*TASK PROMPT*:
Could you give the whole listing again, exactly as it reads?

[TASK INPUT — start]

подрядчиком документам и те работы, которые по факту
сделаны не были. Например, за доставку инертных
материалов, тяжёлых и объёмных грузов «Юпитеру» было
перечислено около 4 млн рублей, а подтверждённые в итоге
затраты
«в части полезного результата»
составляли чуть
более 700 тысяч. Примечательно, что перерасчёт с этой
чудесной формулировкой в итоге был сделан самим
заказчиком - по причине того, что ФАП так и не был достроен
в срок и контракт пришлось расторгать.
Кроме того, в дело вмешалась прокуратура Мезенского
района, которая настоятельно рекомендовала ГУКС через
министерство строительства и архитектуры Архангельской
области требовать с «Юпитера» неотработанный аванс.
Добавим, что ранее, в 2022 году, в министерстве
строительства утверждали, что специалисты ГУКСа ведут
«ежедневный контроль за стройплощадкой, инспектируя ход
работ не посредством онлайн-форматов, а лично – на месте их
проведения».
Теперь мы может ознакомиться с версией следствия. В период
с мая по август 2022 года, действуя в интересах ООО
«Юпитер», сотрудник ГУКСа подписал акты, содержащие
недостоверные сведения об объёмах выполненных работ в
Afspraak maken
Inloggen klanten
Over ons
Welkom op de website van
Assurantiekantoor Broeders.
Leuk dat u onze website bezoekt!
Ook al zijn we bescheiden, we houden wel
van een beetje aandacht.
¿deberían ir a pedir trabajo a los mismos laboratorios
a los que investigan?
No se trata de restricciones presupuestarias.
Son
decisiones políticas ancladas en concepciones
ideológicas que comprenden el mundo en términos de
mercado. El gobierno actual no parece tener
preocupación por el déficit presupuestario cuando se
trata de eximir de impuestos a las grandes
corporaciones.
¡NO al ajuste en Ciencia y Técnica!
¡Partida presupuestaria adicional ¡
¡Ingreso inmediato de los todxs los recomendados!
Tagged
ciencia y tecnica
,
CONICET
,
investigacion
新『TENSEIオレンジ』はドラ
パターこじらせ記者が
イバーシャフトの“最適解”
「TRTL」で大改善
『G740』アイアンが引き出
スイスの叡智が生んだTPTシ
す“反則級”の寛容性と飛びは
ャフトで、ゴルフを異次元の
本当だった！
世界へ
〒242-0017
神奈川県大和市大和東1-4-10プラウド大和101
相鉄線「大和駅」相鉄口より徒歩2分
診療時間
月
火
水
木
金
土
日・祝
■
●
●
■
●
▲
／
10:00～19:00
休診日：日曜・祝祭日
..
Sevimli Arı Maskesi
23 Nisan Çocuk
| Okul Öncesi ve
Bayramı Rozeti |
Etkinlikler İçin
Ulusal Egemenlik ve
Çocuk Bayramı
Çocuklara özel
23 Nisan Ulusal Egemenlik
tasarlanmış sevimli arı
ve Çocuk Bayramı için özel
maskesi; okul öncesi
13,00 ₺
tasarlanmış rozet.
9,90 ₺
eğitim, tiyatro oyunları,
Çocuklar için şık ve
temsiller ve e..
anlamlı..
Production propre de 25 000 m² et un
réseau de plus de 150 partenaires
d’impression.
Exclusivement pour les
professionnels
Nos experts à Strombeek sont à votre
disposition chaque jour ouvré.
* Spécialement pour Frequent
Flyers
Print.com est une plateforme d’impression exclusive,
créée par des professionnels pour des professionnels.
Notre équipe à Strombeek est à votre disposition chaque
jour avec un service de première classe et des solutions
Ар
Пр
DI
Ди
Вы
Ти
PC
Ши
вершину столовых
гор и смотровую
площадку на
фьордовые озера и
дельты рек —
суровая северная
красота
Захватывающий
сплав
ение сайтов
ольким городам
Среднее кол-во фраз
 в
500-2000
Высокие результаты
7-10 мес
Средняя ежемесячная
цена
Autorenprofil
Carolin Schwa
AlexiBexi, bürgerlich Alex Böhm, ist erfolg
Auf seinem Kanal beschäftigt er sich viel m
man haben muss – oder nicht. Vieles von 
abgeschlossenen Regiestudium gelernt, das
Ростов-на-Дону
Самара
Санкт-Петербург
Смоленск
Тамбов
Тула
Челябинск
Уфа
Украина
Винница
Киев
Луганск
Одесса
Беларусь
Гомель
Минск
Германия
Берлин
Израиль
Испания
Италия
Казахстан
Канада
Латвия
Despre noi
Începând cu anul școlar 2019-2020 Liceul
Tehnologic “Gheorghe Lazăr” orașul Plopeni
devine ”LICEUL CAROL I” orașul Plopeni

[TASK INPUT — finish]

*PROBLEM SOLUTION*:
подрядчиком документам и те работы, которые по факту
сделаны не были. Например, за доставку инертных
материалов, тяжёлых и объёмных грузов «Юпитеру» было
перечислено около 4 млн рублей, а подтверждённые в итоге
затраты
«в части полезного результата»
составляли чуть
более 700 тысяч. Примечательно, что перерасчёт с этой
чудесной формулировкой в итоге был сделан самим
заказчиком - по причине того, что ФАП так и не был достроен
в срок и контракт пришлось расторгать.
Кроме того, в дело вмешалась прокуратура Мезенского
района, которая настоятельно рекомендовала ГУКС через
министерство строительства и архитектуры Архангельской
области требовать с «Юпитера» неотработанный аванс.
Добавим, что ранее, в 2022 году, в министерстве
строительства утверждали, что специалисты ГУКСа ведут
«ежедневный контроль за стройплощадкой, инспектируя ход
работ не посредством онлайн-форматов, а лично – на месте их
проведения».
Теперь мы может ознакомиться с версией следствия. В период
с мая по август 2022 года, действуя в интересах ООО
«Юпитер», сотрудник ГУКСа подписал акты, содержащие
недостоверные сведения об объёмах выполненных работ в
Afspraak maken
Inloggen klanten
Over ons
Welkom op de website van
Assurantiekantoor Broeders.
Leuk dat u onze website bezoekt!
Ook al zijn we bescheiden, we houden wel
van een beetje aandacht.
¿deberían ir a pedir trabajo a los mismos laboratorios
a los que investigan?
No se trata de restricciones presupuestarias.
Son
decisiones políticas ancladas en concepciones
ideológicas que comprenden el mundo en términos de
mercado. El gobierno actual no parece tener
preocupación por el déficit presupuestario cuando se
trata de eximir de impuestos a las grandes
corporaciones.
¡NO al ajuste en Ciencia y Técnica!
¡Partida presupuestaria adicional ¡
¡Ingreso inmediato de los todxs los recomendados!
Tagged
ciencia y tecnica
,
CONICET
,
investigacion
新『TENSEIオレンジ』はドラ
パターこじらせ記者が
イバーシャフトの“最適解”
「TRTL」で大改善
『G740』アイアンが引き出
スイスの叡智が生んだTPTシ
す“反則級”の寛容性と飛びは
ャフトで、ゴルフを異次元の
本当だった！
世界へ
〒242-0017
神奈川県大和市大和東1-4-10プラウド大和101
相鉄線「大和駅」相鉄口より徒歩2分
診療時間
月
火
水
木
金
土
日・祝
■
●
●
■
●
▲
／
10:00～19:00
休診日：日曜・祝祭日
..
Sevimli Arı Maskesi
23 Nisan Çocuk
| Okul Öncesi ve
Bayramı Rozeti |
Etkinlikler İçin
Ulusal Egemenlik ve
Çocuk Bayramı
Çocuklara özel
23 Nisan Ulusal Egemenlik
tasarlanmış sevimli arı
ve Çocuk Bayramı için özel
maskesi; okul öncesi
13,00 ₺
tasarlanmış rozet.
9,90 ₺
eğitim, tiyatro oyunları,
Çocuklar için şık ve
temsiller ve e..
anlamlı..
Production propre de 25 000 m² et un
réseau de plus de 150 partenaires
d’impression.
Exclusivement pour les
professionnels
Nos experts à Strombeek sont à votre
disposition chaque jour ouvré.
* Spécialement pour Frequent
Flyers
Print.com est une plateforme d’impression exclusive,
créée par des professionnels pour des professionnels.
Notre équipe à Strombeek est à votre disposition chaque
jour avec un service de première classe et des solutions
Ар
Пр
DI
Ди
Вы
Ти
PC
Ши
вершину столовых
гор и смотровую
площадку на
фьордовые озера и
дельты рек —
суровая северная
красота
Захватывающий
сплав
ение сайтов
ольким городам
Среднее кол-во фраз
 в
500-2000
Высокие результаты
7-10 мес
Средняя ежемесячная
цена
Autorenprofil
Carolin Schwa
AlexiBexi, bürgerlich Alex Böhm, ist erfolg
Auf seinem Kanal beschäftigt er sich viel m
man haben muss – oder nicht. Vieles von 
abgeschlossenen Regiestudium gelernt, das
Ростов-на-Дону
Самара
Санкт-Петербург
Смоленск
Тамбов
Тула
Челябинск
Уфа
Украина
Винница
Киев
Луганск
Одесса
Беларусь
Гомель
Минск
Германия
Берлин
Израиль
Испания
Италия
Казахстан
Канада
Латвия
Despre noi
Începând cu anul școlar 2019-2020 Liceul
Tehnologic “Gheorghe Lazăr” orașul Plopeni
devine ”LICEUL CAROL I” orașul Plopeni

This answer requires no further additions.